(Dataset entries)
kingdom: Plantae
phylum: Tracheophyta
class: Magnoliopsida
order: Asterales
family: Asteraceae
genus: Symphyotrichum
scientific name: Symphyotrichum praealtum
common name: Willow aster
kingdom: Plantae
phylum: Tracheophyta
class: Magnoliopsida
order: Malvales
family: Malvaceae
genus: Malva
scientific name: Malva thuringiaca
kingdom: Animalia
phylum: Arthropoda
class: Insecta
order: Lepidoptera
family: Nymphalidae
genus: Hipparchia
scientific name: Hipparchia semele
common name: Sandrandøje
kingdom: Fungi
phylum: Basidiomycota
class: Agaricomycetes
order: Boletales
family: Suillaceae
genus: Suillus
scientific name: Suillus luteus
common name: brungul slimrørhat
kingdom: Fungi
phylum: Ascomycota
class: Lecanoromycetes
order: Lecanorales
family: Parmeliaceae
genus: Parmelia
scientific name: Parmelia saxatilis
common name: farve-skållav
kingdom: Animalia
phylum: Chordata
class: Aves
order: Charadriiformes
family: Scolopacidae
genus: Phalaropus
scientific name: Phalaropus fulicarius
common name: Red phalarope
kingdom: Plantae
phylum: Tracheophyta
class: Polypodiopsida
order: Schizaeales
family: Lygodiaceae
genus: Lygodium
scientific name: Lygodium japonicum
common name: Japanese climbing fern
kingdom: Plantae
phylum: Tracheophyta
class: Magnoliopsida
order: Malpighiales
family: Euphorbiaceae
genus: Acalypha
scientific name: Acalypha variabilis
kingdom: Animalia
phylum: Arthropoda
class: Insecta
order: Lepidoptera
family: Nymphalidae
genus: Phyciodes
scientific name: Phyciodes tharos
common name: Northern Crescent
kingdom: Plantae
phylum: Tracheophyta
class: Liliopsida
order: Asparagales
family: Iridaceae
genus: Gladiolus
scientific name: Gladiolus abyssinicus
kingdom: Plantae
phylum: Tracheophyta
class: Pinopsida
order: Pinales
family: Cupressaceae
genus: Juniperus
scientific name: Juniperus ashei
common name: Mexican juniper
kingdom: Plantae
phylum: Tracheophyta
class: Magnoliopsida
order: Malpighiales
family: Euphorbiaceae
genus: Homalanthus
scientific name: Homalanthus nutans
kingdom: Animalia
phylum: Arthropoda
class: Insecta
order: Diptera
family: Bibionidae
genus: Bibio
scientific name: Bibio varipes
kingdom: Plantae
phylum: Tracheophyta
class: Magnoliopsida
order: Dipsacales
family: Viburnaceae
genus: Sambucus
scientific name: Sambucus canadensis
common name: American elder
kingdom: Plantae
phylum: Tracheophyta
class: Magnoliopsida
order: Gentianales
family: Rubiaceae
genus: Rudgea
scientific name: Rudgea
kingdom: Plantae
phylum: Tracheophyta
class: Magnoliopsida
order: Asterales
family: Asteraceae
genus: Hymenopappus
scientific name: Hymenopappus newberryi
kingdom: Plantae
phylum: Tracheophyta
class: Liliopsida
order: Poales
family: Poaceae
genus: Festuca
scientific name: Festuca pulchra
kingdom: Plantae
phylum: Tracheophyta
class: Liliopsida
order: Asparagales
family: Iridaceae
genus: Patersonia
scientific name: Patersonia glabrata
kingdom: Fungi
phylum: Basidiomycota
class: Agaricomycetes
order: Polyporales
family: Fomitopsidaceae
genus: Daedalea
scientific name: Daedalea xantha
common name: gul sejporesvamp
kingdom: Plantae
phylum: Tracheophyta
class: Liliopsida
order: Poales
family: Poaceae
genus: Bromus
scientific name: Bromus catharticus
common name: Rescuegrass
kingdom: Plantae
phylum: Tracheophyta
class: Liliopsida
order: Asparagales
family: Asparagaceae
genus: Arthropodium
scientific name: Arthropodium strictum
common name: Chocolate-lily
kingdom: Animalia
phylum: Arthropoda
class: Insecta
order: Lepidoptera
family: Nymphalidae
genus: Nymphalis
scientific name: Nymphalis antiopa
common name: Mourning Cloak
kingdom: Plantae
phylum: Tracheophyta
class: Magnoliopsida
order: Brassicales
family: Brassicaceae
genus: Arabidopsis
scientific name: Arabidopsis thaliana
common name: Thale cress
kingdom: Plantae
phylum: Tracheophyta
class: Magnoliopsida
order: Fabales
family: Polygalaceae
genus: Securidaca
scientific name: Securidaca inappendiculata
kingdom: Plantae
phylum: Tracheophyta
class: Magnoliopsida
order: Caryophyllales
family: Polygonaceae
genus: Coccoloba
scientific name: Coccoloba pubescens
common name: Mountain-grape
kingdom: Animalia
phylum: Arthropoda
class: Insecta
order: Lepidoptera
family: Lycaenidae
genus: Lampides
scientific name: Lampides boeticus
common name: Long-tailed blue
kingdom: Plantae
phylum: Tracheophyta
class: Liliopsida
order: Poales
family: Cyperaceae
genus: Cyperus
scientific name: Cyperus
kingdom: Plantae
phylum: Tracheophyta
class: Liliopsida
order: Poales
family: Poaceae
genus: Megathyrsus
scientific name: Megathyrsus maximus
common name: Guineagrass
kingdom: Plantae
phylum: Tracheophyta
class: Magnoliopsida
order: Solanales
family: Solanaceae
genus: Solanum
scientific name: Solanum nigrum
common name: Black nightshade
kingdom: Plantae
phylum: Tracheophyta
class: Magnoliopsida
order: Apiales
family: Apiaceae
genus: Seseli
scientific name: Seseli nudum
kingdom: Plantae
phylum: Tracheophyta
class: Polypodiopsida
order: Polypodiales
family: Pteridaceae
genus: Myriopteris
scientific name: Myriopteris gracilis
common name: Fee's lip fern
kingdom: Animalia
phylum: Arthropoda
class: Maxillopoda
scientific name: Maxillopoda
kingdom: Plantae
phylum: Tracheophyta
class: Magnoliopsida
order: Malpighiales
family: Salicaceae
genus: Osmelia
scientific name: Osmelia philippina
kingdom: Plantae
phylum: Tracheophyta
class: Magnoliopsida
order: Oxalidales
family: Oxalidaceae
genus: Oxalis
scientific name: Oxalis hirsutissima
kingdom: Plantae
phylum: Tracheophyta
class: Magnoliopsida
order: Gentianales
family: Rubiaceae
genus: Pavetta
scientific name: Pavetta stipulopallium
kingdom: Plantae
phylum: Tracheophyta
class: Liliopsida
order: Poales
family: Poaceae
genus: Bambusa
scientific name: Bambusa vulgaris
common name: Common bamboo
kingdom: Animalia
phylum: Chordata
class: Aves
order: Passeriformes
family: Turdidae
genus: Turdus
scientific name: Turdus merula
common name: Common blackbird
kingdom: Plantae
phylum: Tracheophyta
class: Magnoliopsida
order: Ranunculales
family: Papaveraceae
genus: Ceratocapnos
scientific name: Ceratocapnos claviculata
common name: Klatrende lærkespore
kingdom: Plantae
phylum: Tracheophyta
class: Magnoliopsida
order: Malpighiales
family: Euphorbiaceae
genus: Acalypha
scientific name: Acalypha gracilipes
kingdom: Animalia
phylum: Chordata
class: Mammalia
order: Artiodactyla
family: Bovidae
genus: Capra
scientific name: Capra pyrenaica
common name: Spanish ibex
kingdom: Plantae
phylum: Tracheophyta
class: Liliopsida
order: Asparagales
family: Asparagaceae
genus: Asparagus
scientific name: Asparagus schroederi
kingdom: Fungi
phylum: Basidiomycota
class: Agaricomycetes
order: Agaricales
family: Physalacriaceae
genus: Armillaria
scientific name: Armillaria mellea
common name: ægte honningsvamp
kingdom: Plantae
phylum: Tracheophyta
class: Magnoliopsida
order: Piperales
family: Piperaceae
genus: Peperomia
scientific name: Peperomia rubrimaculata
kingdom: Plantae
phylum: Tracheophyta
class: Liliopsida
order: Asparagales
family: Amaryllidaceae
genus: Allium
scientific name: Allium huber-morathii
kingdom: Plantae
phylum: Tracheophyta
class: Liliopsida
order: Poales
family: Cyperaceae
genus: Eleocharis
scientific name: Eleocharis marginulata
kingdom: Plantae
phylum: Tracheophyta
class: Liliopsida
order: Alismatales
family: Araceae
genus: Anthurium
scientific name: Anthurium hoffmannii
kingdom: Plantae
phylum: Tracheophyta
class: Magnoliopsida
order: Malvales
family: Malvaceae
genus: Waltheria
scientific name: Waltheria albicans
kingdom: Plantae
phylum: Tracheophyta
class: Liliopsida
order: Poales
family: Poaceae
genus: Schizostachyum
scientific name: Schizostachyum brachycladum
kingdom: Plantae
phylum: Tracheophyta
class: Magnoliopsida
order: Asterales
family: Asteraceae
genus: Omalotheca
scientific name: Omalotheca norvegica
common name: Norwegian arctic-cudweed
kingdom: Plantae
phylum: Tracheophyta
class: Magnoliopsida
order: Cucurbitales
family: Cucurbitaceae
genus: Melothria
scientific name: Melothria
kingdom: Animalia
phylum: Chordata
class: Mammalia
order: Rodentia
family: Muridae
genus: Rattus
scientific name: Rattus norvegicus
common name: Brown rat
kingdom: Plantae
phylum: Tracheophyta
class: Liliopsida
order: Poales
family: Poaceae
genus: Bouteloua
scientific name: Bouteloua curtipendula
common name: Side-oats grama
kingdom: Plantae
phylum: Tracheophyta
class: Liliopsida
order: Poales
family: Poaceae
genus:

## Exercise prompt
Swap "common name" for "vernacular name" in the lines that begin at the first line and end after the one containing "genus: Parmelia", and output them with nothing else changed.

## Solution to this exercise
kingdom: Plantae
phylum: Tracheophyta
class: Magnoliopsida
order: Asterales
family: Asteraceae
genus: Symphyotrichum
scientific name: Symphyotrichum praealtum
vernacular name: Willow aster
kingdom: Plantae
phylum: Tracheophyta
class: Magnoliopsida
order: Malvales
family: Malvaceae
genus: Malva
scientific name: Malva thuringiaca
kingdom: Animalia
phylum: Arthropoda
class: Insecta
order: Lepidoptera
family: Nymphalidae
genus: Hipparchia
scientific name: Hipparchia semele
vernacular name: Sandrandøje
kingdom: Fungi
phylum: Basidiomycota
class: Agaricomycetes
order: Boletales
family: Suillaceae
genus: Suillus
scientific name: Suillus luteus
vernacular name: brungul slimrørhat
kingdom: Fungi
phylum: Ascomycota
class: Lecanoromycetes
order: Lecanorales
family: Parmeliaceae
genus: Parmelia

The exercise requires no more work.